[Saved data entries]
++++++++

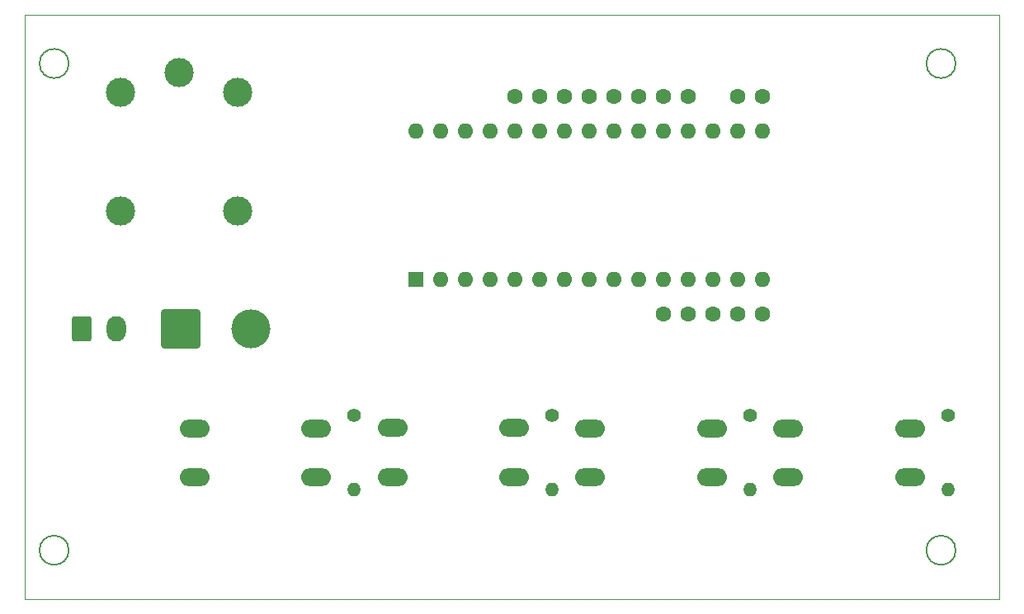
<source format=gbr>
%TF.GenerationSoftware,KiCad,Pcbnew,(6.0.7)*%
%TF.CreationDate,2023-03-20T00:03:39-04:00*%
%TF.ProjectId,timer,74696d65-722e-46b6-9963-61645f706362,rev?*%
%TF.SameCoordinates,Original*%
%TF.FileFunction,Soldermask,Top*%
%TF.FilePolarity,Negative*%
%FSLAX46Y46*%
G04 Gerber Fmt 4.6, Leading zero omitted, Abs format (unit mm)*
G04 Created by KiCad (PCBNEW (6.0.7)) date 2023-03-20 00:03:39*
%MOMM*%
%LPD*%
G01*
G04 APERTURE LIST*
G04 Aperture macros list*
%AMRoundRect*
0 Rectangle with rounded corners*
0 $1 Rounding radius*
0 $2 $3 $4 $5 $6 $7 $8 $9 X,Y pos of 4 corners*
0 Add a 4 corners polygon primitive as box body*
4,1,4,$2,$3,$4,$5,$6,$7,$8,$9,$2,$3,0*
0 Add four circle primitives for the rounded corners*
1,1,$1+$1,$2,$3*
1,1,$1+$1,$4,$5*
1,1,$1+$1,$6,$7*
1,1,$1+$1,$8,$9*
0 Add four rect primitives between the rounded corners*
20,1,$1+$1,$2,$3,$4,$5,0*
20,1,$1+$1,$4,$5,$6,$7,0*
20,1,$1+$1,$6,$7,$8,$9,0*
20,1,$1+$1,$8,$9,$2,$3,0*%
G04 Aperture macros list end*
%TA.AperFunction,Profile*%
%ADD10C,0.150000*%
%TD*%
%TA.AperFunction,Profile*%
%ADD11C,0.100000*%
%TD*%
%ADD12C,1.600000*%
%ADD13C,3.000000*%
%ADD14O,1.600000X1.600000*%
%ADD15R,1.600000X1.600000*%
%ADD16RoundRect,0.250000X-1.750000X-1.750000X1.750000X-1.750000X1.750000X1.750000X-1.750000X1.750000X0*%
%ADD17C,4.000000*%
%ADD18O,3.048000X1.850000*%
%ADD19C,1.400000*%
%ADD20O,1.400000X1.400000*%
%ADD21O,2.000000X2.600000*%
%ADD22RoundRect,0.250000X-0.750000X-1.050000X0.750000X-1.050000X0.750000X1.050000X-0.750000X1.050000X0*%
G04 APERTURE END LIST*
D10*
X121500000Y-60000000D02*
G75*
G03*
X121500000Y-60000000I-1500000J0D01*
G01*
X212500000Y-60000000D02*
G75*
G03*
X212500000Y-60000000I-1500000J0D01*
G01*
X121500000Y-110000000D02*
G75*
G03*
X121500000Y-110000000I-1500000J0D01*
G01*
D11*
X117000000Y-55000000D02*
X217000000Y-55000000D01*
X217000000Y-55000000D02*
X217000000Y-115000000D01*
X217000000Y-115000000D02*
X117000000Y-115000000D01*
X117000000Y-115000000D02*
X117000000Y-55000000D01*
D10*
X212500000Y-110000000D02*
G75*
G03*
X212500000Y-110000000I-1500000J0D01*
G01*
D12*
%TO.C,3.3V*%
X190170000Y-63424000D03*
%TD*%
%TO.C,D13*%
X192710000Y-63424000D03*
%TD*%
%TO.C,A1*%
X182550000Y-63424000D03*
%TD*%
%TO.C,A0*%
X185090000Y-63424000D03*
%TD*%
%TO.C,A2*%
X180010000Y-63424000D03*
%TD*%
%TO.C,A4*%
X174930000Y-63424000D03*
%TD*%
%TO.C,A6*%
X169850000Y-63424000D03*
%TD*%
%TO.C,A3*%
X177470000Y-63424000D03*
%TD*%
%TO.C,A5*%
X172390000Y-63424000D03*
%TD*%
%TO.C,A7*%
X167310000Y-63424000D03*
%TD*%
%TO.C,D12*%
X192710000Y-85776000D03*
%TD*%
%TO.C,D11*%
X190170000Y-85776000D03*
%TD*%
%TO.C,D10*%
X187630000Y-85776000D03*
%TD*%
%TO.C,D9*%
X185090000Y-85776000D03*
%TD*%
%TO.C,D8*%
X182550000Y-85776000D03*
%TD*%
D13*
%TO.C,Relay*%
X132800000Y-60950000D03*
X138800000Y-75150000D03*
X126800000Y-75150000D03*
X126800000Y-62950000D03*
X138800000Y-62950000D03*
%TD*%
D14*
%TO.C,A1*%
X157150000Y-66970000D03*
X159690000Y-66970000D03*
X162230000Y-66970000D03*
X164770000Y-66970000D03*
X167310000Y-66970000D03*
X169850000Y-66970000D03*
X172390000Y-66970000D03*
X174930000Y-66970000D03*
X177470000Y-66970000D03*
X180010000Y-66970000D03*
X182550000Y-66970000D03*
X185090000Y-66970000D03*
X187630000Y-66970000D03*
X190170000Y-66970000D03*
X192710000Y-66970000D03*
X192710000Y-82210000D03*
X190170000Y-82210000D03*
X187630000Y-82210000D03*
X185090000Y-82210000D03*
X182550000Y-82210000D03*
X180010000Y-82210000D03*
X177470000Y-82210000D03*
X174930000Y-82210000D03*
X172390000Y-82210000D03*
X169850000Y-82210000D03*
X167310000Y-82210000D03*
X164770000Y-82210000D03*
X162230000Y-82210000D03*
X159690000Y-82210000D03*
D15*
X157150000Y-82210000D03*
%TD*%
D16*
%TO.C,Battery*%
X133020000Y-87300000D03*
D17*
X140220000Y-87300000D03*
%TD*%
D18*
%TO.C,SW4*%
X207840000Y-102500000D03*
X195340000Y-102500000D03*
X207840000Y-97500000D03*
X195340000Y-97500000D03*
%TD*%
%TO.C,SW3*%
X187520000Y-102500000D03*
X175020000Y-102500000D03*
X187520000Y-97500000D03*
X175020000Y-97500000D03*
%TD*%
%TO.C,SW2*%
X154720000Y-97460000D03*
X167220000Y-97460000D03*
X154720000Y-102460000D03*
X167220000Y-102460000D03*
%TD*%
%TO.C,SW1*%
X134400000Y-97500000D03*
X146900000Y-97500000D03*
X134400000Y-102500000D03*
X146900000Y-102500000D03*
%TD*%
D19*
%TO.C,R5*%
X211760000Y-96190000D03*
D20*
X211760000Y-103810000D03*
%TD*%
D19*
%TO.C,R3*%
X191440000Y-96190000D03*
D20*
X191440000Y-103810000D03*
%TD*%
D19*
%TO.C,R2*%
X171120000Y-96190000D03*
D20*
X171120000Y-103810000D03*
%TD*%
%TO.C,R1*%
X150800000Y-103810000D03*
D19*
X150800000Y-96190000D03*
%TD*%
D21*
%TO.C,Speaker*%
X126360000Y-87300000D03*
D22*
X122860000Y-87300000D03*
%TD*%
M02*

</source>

++++++++

_JOB ITEM_: Using the entries above, return exactly the lines from the line with "X217000000Y-55000000D02*" to the line with "X174930000Y-66970000D03*", counting both of those lines.

_RESPONSE_:
X217000000Y-55000000D02*
X217000000Y-115000000D01*
X217000000Y-115000000D02*
X117000000Y-115000000D01*
X117000000Y-115000000D02*
X117000000Y-55000000D01*
D10*
X212500000Y-110000000D02*
G75*
G03*
X212500000Y-110000000I-1500000J0D01*
G01*
D12*
%TO.C,3.3V*%
X190170000Y-63424000D03*
%TD*%
%TO.C,D13*%
X192710000Y-63424000D03*
%TD*%
%TO.C,A1*%
X182550000Y-63424000D03*
%TD*%
%TO.C,A0*%
X185090000Y-63424000D03*
%TD*%
%TO.C,A2*%
X180010000Y-63424000D03*
%TD*%
%TO.C,A4*%
X174930000Y-63424000D03*
%TD*%
%TO.C,A6*%
X169850000Y-63424000D03*
%TD*%
%TO.C,A3*%
X177470000Y-63424000D03*
%TD*%
%TO.C,A5*%
X172390000Y-63424000D03*
%TD*%
%TO.C,A7*%
X167310000Y-63424000D03*
%TD*%
%TO.C,D12*%
X192710000Y-85776000D03*
%TD*%
%TO.C,D11*%
X190170000Y-85776000D03*
%TD*%
%TO.C,D10*%
X187630000Y-85776000D03*
%TD*%
%TO.C,D9*%
X185090000Y-85776000D03*
%TD*%
%TO.C,D8*%
X182550000Y-85776000D03*
%TD*%
D13*
%TO.C,Relay*%
X132800000Y-60950000D03*
X138800000Y-75150000D03*
X126800000Y-75150000D03*
X126800000Y-62950000D03*
X138800000Y-62950000D03*
%TD*%
D14*
%TO.C,A1*%
X157150000Y-66970000D03*
X159690000Y-66970000D03*
X162230000Y-66970000D03*
X164770000Y-66970000D03*
X167310000Y-66970000D03*
X169850000Y-66970000D03*
X172390000Y-66970000D03*
X174930000Y-66970000D03*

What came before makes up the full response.